* INSTRUCTIONS TO FOLLOW
Locate every line in the listing below that contains the word "right", and copy each of those lines.

Saved entries:
────────────────────────────────────────

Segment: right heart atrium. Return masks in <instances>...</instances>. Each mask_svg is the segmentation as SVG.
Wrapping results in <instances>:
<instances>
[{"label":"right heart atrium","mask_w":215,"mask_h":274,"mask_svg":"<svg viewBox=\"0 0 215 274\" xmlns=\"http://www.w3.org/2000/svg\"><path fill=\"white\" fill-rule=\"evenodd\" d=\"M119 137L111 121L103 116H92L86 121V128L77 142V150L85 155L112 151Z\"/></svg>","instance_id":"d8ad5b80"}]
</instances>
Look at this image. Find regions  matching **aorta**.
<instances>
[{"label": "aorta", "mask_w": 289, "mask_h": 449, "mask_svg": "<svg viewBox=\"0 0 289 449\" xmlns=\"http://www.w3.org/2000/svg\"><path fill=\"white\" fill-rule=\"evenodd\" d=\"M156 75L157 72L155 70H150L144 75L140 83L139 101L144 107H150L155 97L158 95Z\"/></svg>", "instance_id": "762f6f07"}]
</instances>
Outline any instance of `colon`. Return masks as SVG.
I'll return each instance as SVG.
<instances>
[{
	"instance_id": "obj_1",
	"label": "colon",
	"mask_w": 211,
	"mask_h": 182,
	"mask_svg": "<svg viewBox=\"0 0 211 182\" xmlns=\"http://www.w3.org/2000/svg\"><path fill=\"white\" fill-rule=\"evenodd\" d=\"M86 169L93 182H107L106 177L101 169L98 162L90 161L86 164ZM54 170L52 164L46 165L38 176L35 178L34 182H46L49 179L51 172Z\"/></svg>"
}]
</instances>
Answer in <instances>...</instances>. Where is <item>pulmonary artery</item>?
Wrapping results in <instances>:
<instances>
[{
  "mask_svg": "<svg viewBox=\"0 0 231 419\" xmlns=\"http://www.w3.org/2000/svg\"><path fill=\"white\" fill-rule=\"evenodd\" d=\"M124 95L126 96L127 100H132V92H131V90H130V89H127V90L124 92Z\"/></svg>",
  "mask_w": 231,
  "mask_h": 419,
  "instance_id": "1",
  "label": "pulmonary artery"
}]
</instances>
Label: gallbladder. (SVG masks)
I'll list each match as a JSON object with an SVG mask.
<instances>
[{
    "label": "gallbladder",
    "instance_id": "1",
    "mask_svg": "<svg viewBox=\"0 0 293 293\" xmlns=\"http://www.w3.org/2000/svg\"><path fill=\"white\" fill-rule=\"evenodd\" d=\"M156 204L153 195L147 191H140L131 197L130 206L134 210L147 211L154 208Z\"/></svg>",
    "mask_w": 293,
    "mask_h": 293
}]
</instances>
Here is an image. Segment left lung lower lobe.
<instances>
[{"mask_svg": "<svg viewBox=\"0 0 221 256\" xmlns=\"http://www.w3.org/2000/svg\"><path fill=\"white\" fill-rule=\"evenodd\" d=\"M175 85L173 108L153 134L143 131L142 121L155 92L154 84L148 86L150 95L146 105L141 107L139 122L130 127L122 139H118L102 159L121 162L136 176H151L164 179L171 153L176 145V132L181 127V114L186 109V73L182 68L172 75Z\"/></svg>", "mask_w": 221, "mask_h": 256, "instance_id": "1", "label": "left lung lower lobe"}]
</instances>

────────────────────────────────────────

* CORRECT OUTPUT
Segment: right heart atrium. Return masks in <instances>...</instances>. Each mask_svg is the segmentation as SVG.
[{"label":"right heart atrium","mask_w":215,"mask_h":274,"mask_svg":"<svg viewBox=\"0 0 215 274\" xmlns=\"http://www.w3.org/2000/svg\"><path fill=\"white\" fill-rule=\"evenodd\" d=\"M119 137L111 121L103 116H92L86 121V128L77 142V150L85 155L112 151Z\"/></svg>","instance_id":"d8ad5b80"}]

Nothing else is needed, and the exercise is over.